--- Exercise materials Enclosed Below ---

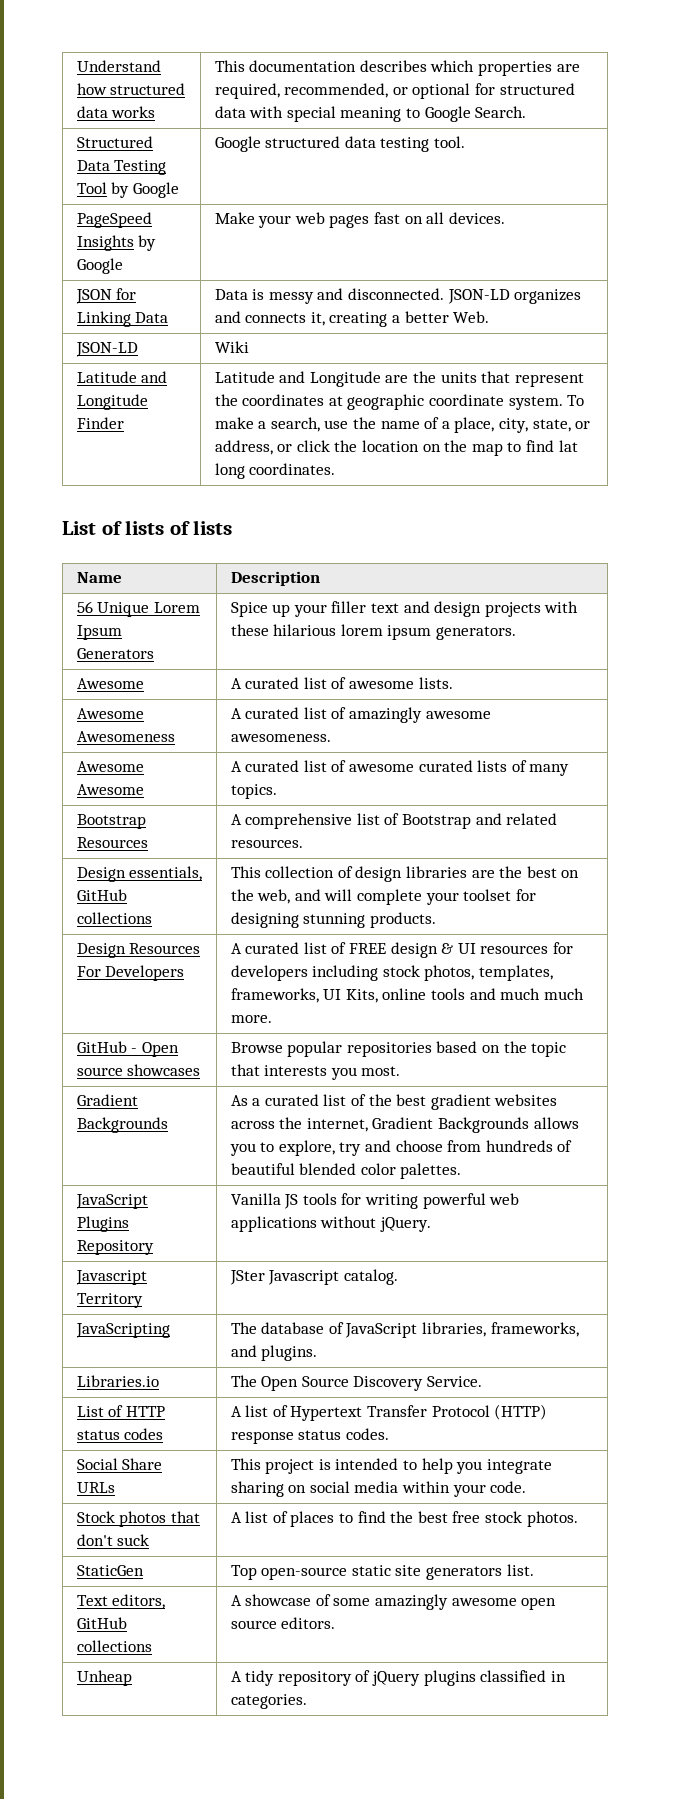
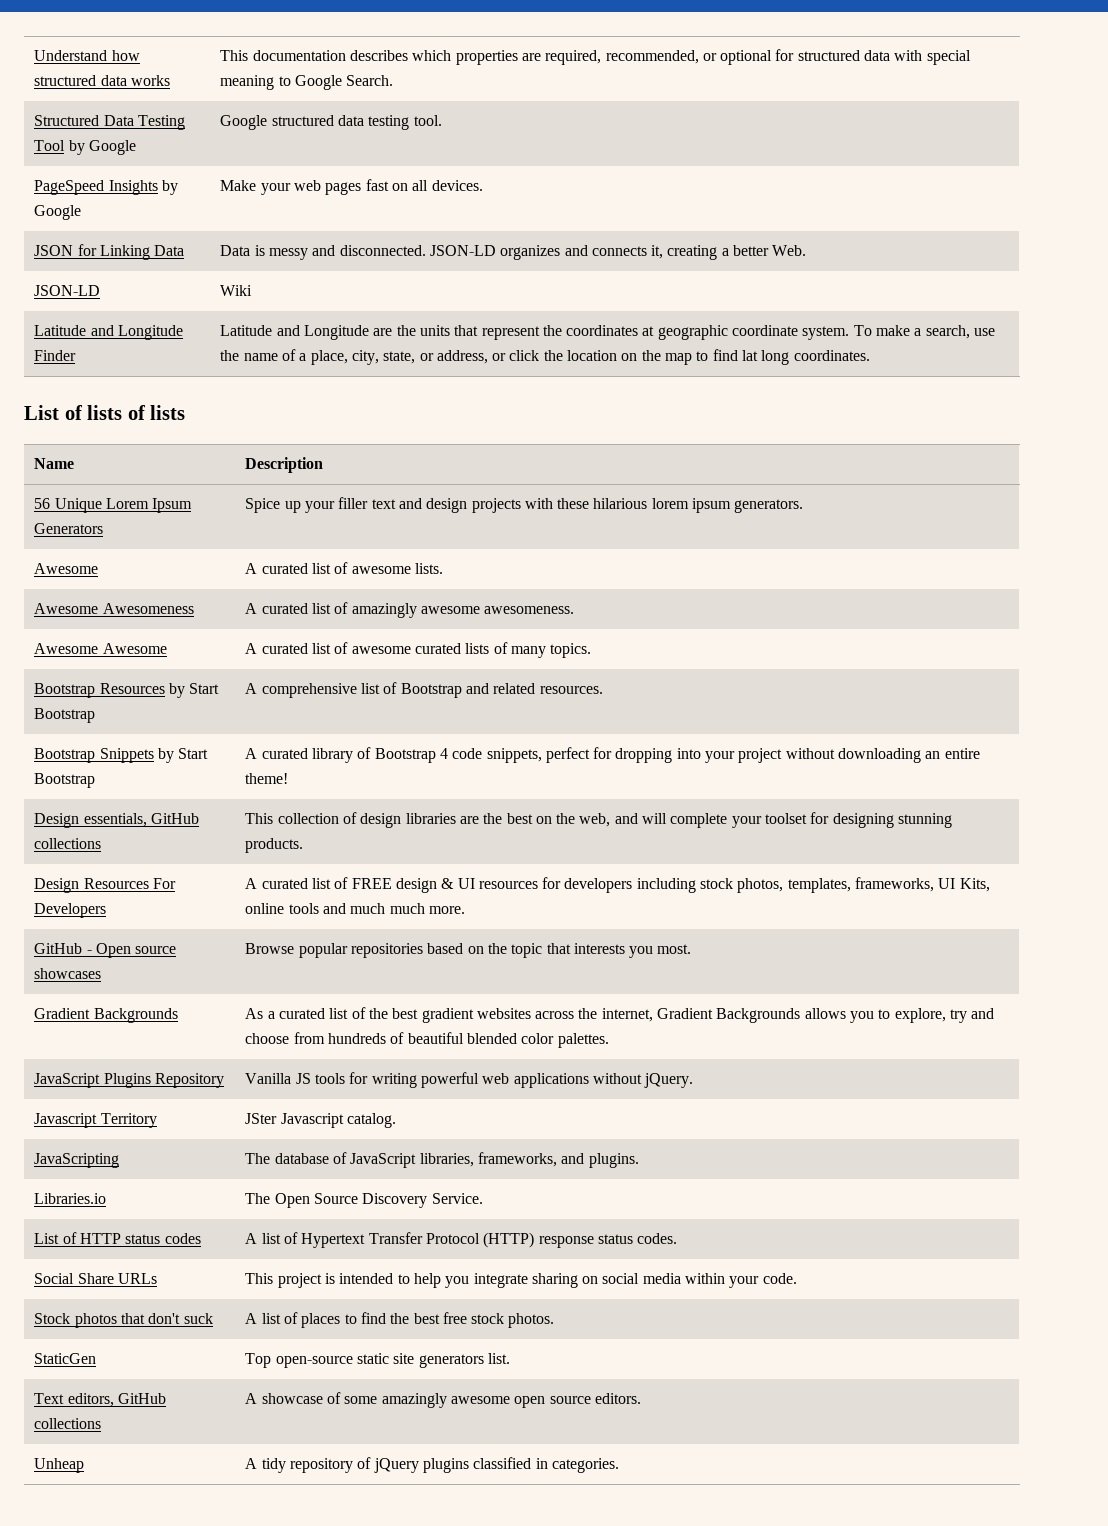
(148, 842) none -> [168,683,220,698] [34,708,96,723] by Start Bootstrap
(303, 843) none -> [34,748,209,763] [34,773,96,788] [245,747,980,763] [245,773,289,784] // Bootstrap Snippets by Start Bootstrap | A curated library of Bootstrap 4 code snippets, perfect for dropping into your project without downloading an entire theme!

--- End of Enclosed Exercise materials ---
--- Exercise materials Enclosed Below ---

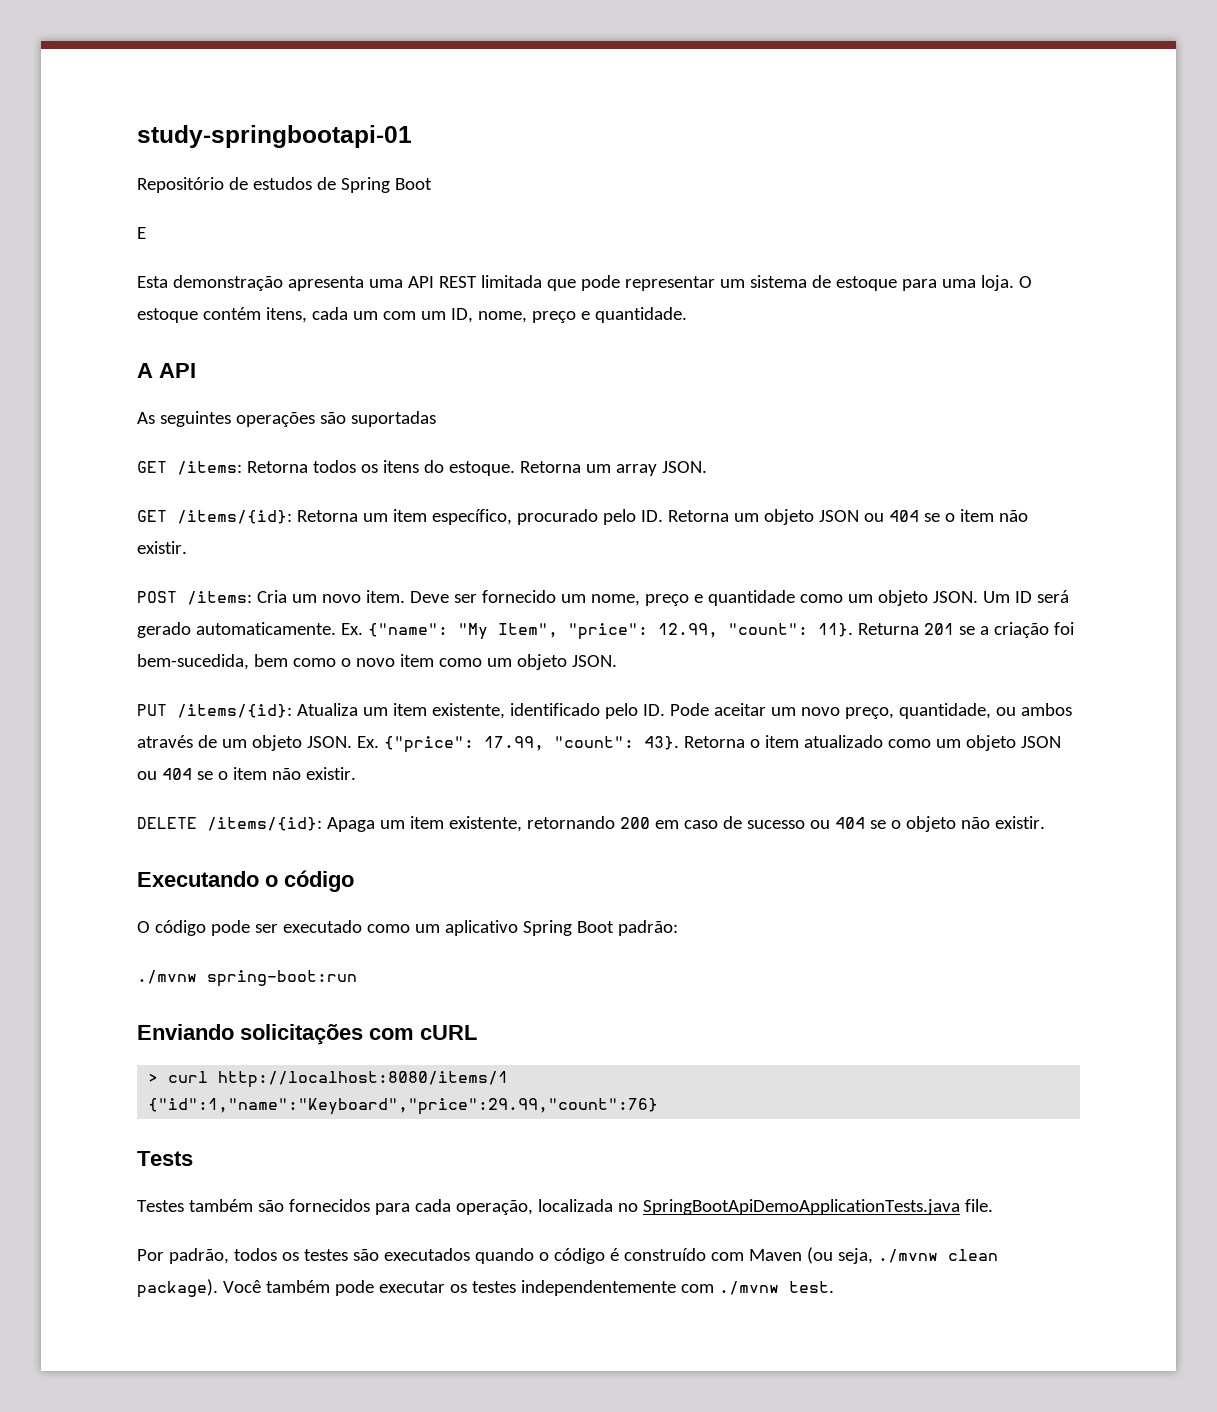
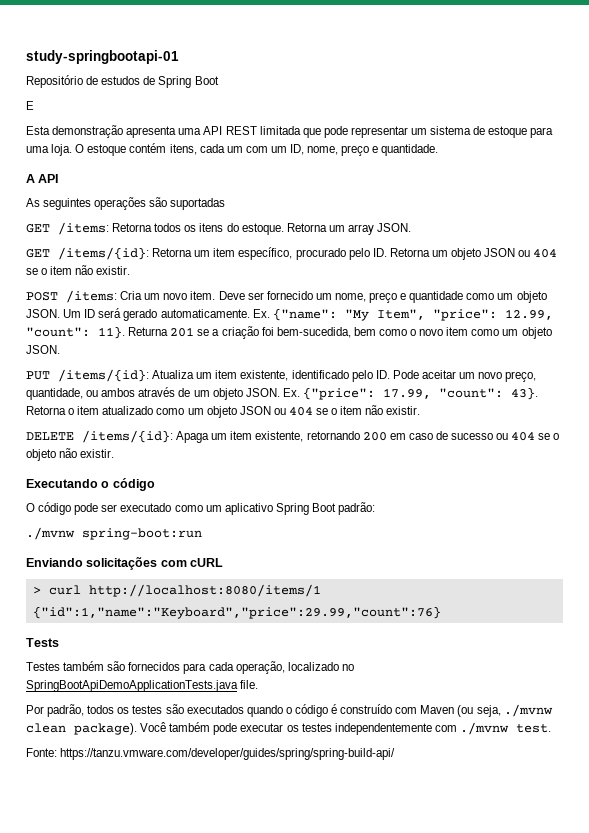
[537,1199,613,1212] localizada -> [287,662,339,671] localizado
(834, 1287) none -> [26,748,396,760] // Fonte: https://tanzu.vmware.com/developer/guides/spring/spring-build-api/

--- End of Enclosed Exercise materials ---
--- Exercise materials Enclosed Below ---

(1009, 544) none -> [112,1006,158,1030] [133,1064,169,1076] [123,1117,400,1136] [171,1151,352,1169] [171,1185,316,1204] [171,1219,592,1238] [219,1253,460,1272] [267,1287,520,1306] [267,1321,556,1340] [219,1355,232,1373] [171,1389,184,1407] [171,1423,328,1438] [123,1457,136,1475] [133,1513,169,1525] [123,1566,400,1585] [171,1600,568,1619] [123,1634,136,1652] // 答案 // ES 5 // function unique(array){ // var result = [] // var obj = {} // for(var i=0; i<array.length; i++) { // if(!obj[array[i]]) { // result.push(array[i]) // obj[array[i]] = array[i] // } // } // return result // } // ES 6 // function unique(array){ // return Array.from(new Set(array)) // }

--- End of Enclosed Exercise materials ---

• **What you are asked to do**:
Show a copy of each line from the data that includes the word "Bootstrap".

• **Written answer**:
(148, 842) none -> [168,683,220,698] [34,708,96,723] by Start Bootstrap
(303, 843) none -> [34,748,209,763] [34,773,96,788] [245,747,980,763] [245,773,289,784] // Bootstrap Snippets by Start Bootstrap | A curated library of Bootstrap 4 code snippets, perfect for dropping into your project without downloading an entire theme!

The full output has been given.